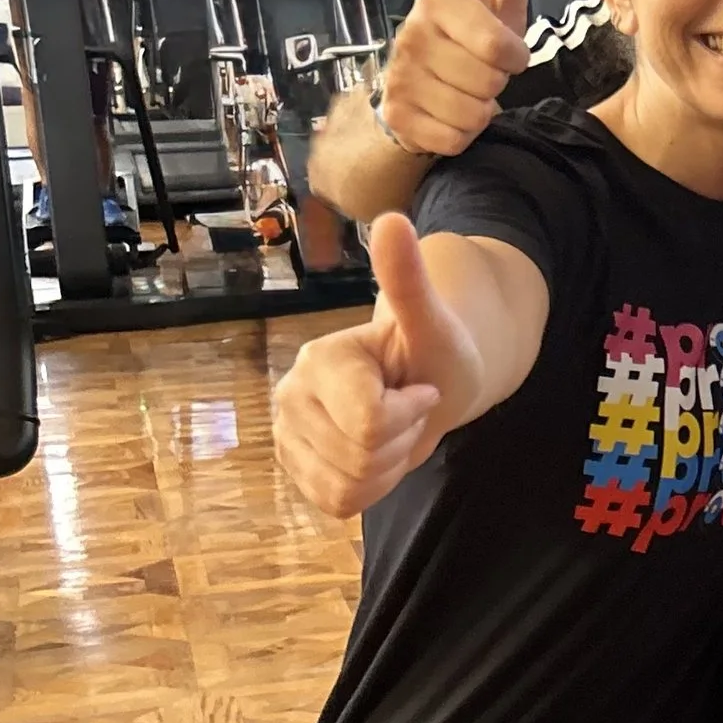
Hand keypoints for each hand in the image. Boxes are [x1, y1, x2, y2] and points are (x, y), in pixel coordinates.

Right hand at [272, 215, 483, 517]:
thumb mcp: (432, 320)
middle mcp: (290, 395)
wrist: (427, 382)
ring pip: (348, 486)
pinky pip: (339, 502)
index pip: (369, 421)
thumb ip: (407, 279)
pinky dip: (370, 488)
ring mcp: (287, 434)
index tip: (420, 386)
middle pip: (359, 456)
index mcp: (319, 359)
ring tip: (394, 429)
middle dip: (401, 441)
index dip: (410, 413)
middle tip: (408, 410)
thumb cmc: (435, 350)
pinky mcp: (295, 468)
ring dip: (387, 466)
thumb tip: (392, 220)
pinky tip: (377, 454)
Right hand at [373, 0, 547, 157]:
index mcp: (437, 4)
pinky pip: (454, 140)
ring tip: (466, 91)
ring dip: (480, 110)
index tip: (505, 50)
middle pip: (488, 84)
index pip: (500, 49)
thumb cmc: (472, 36)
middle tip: (481, 71)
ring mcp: (398, 77)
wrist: (424, 79)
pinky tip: (451, 113)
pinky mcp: (396, 115)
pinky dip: (462, 135)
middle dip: (495, 84)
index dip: (514, 57)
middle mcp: (410, 36)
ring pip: (472, 115)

= = = =

Repeat the records word for word, skipping pictures.

Hand keypoints for each hand in the image. Boxes are [x1, y1, x2, y2] and points are (x, y), in pixel coordinates.

Right hand at [272, 215, 483, 517]:
thumb mcp: (432, 320)
middle mcp: (290, 395)
wrist: (427, 382)
ring pip: (348, 486)
pinky pip: (339, 502)
index pip: (369, 421)
thumb ip: (407, 279)
pinky dip: (370, 488)
ring mcp: (287, 434)
index tip: (420, 386)
middle pip: (359, 456)
index mcp: (319, 359)
ring tip: (394, 429)
middle dip: (401, 441)
index dip: (410, 413)
middle tip: (408, 410)
thumb cmc: (435, 350)
pinky mcp: (295, 468)
ring dip: (387, 466)
thumb tip: (392, 220)
pinky tip: (377, 454)
Right hand at [373, 0, 547, 157]:
index mcp: (437, 4)
pinky pip: (454, 140)
ring tip: (466, 91)
ring dip: (480, 110)
index tip: (505, 50)
middle pip: (488, 84)
index pip: (500, 49)
thumb cmc: (472, 36)
middle tip: (481, 71)
ring mcp: (398, 77)
wrist: (424, 79)
pinky tip: (451, 113)
pinky mcp: (396, 115)
pinky dip: (462, 135)
middle dip: (495, 84)
index dip: (514, 57)
middle mcp: (410, 36)
ring pip: (472, 115)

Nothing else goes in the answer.